Few Workers Need Routine Protection Against Anthrax, Immunization Group Says
The Advisory Committee on Immunization Practices (ACIP), in its recommendations on the domestic use of the only anthrax vaccine licensed for sale in the United States, noted that "emergency first responders" and other groups initially considered for vaccination in advance of a terrorist attack involving a biological weapon are no longer candidates. Because no credible organization or group has determined which population would be the target of a terrorist release of B. anthracis spores, and the risk of exposure cannot be calculated, ACIP concluded that preexposure vaccination is unnecessary. However, people about to enter an area where B. anthracis had earlier been released could be at risk for exposure and might need prophylaxis with an antimicrobial, with or without the vaccine.
Although not effective against the spores, certain antimicrobials can prevent B. anthracis from germinating, thus delaying the onset of anthrax. FDA recently approved the use of ciprofloxacin to prevent the development or progression of inhalation anthrax after exposure to B. anthracis spores. Penicillin and doxycycline have FDA-approved labeling for use in the treatment of anthrax unrelated to biological warfare.
ACIP, which counsels the Centers for Disease Control and Prevention, issued its recommendations on the basis of information collected from studies of animals, laboratory and textile-mill workers, and military personnel. The recommendations pertain only to aluminum hydroxide-adsorbed cell-free anthrax vaccine, currently manufactured by Michigan-based BioPort.
In addition to advice, the recommendations provide an overview of anthrax, a disease that can spread by skin contact, ingestion, or inhalation of B. anthracis spores originating from infected animals. Domestic and wild animals in the United States have been reported to harbor B. anthracis, but the incidence of infection is unknown. The most recent confirmed case of human anthrax in the United States was reported in 1992; the person had cutaneous anthrax. A case of inhalation anthrax has not been reported in the United States since 1976.
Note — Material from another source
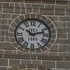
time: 10:12
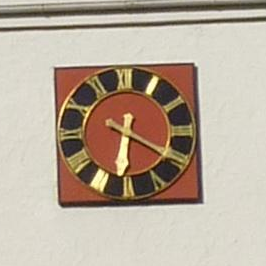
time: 6:19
Although the risk of infection with naturally occurring anthrax seems remote, various groups including the government consider B. anthracis one of the most likely agents to be used in biological warfare. Ease of respiratory transmission, inhalation anthraxs high mortality rate (>85%), and the spores stability make B. anthracis a potent weapon.
The recommendations were published in the Recommendations and Reports supplement (PDF) to the December 15, 2000, issue of Morbidity and Mortality Weekly Report.
Military Use of Anthrax Vaccine Slows; Congress Wants Information on Safety
A dwindling supply of anthrax vaccine has caused the Department of Defense (DoD) to slow its immunization program.
Problems with production of the vaccine by BioPort, the only U.S. firm manufacturing the product, continue to linger. As a result, DoD announced in November 2000 that only U.S. service members assigned to duty in Southwest Asia, where exposure to a terrorist release of B. anthracis spores is considered to be the greatest, would receive the vaccine. Full resumption of DoDs effort to vaccinate at-risk service members would resume once production problems have been resolved to the satisfaction of FDA.
DoDs vaccination effort has also been affected by Congress. The departments appropriations bill for the current fiscal year requires the defense secretary to submit to congressional committees information on FDA approval of the vaccines production and on events that might result from continuing to rely on BioPort for the supply. Also, the defense secretary must implement a system for monitoring program participants adverse reactions to the vaccine.